Bab 27 Kehidupan Santai
Setelah pindah ke Lembah Labu, segalanya perlahan-lahan mulai berjalan sesuai rencana.
Ahli pertanian hasil sintesis baru, setelah meneliti tanah dan lingkungan, menyarankan kepada Gao Shun bahwa tahun ini sebaiknya tidak menanam kapas karena musim tanam terbaik telah lewat. Mereka menyarankan menanam jagung dan kedelai. Tanah yang baru dibuka kesuburannya masih rendah, sehingga cocok ditanami kedelai untuk memperbaiki kualitas tanah, sedangkan jagung hanya untuk percobaan dan belum layak dibudidayakan dalam skala besar. Karena Gao Shun sendiri tidak memahami pertanian, ia pun memerintahkan agar para ahli tersebut mengambil keputusan sendiri.

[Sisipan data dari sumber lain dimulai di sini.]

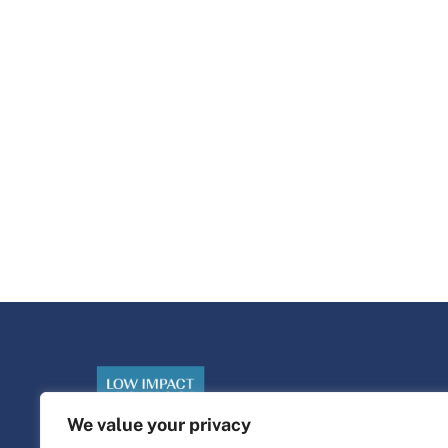
We value your privacy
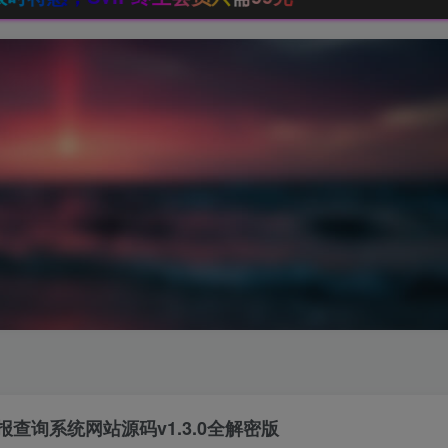
查询系统网站源码v1.3.0全解密版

Tukang kayu hasil sintesis baru, pertama-tama membuat bellow sesuai gambar, lalu membuat meja, kursi, dan bangku berdasarkan sketsa yang digambar oleh Gao Shun. Sekarang perabot seperti bangku lipat dan bangku bulat telah tersedia, hanya perlu diperbaiki dari bentuk aslinya sehingga tidak sulit. Efisiensi para tukang kayu ini sangat tinggi, setiap hari ada produk baru yang dihasilkan. Setiap kali, Gao Shun selalu memberikan banyak saran yang masuk akal, dan para tukang kayu itu memperbaiki produk tersebut satu per satu sampai Gao Shun puas. Sampel produk yang dibuat tidak terbuang sia-sia, melainkan diberikan ke kantor Li Qiang dan Ma Gui untuk digunakan. Produk yang sudah disetujui Gao Shun diberikan terlebih dahulu untuk digunakan oleh ibunya, ibu Ge, dan lainnya. Mereka semua sangat memuji barang-barang hasil karya Gao Shun, baik meja makan maupun kursi sandaran tinggi, semuanya sangat nyaman digunakan, jauh lebih baik daripada makan sambil berlutut di atas tikar.

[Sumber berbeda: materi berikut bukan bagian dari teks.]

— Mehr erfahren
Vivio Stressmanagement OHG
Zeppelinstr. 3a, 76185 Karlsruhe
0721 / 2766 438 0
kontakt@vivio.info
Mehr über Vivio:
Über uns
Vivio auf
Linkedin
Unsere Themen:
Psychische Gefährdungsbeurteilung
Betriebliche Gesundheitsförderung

Pandai besi hasil sintesis baru kemampuannya terbatas, hanya bisa membuat alat pertanian sederhana dan senjata biasa. Gao Shun memerintahkan mereka untuk bekerja sama dengan tukang kayu dan membuat bajak lengkung sesuai gambar, lalu diuji coba di Benteng Bibohu. Begitu dipakai, bajak ini langsung mendapat pujian tinggi dari kepala desa tua. Bajak ini ringan, hemat tenaga, jumlah orang yang dibutuhkan lebih sedikit, mudah berputar arah, bisa mengatur kedalaman bajakan, dan efisiensi mengolah tanah meningkat lebih dari tiga kali lipat dibanding bajak lurus yang biasa digunakan sebelumnya.
Tukang batu hasil sintesis adalah yang paling banyak jumlahnya. Sekarang mereka memimpin warga memperbaiki jalan, membangun rumah, dan tugasnya sangat banyak sehingga tentara bisa dibebaskan untuk berlatih penuh waktu.

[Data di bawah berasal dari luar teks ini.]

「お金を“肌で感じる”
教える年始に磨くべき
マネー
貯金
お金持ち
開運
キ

Infanteri yang direkrut dilatih oleh Zhao Xiong, sedangkan kavaleri dilatih oleh Li Qiang, Xu Lin, Xu Zhen, dan lain-lain. Sun Cheng, Cao Shan, dan yang lainnya bergantian berjaga di Benteng Taoyuan untuk melindungi keamanan benteng.
Bisnis pun berjalan lancar. Ma Gui melaksanakan tugasnya dengan sangat baik, setiap hari banyak pelanggan datang mengambil barang, menghasilkan banyak keuntungan bagi Gao Shun. Di ibukota kabupaten, Jin Zhong dan Zhou Yong juga bekerja dengan baik. Kepala Kabupaten Wang Xuan, setelah mengetahui bahwa Toko Pangan Renyi adalah milik Gao Shun, memerintahkan Komandan Li untuk membantu mengawasi dan melarang siapa pun mengacau.
Manajemen internal Benteng Bibohu sepenuhnya diserahkan kepada kepala desa tua dan Gao Jian. Mereka telah membagi tanah kepada setiap keluarga dan menanam jagung, kedelai, millet, serta berbagai macam sayuran sesuai dengan arahan ahli pertanian. Kini penduduk desa saling bekerja sama membangun pagar rumah masing-masing.
Sisa kuda diangkut dengan perahu ke barat Danau Bibohu untuk digembalakan, diawasi oleh satu regu tombak panjang.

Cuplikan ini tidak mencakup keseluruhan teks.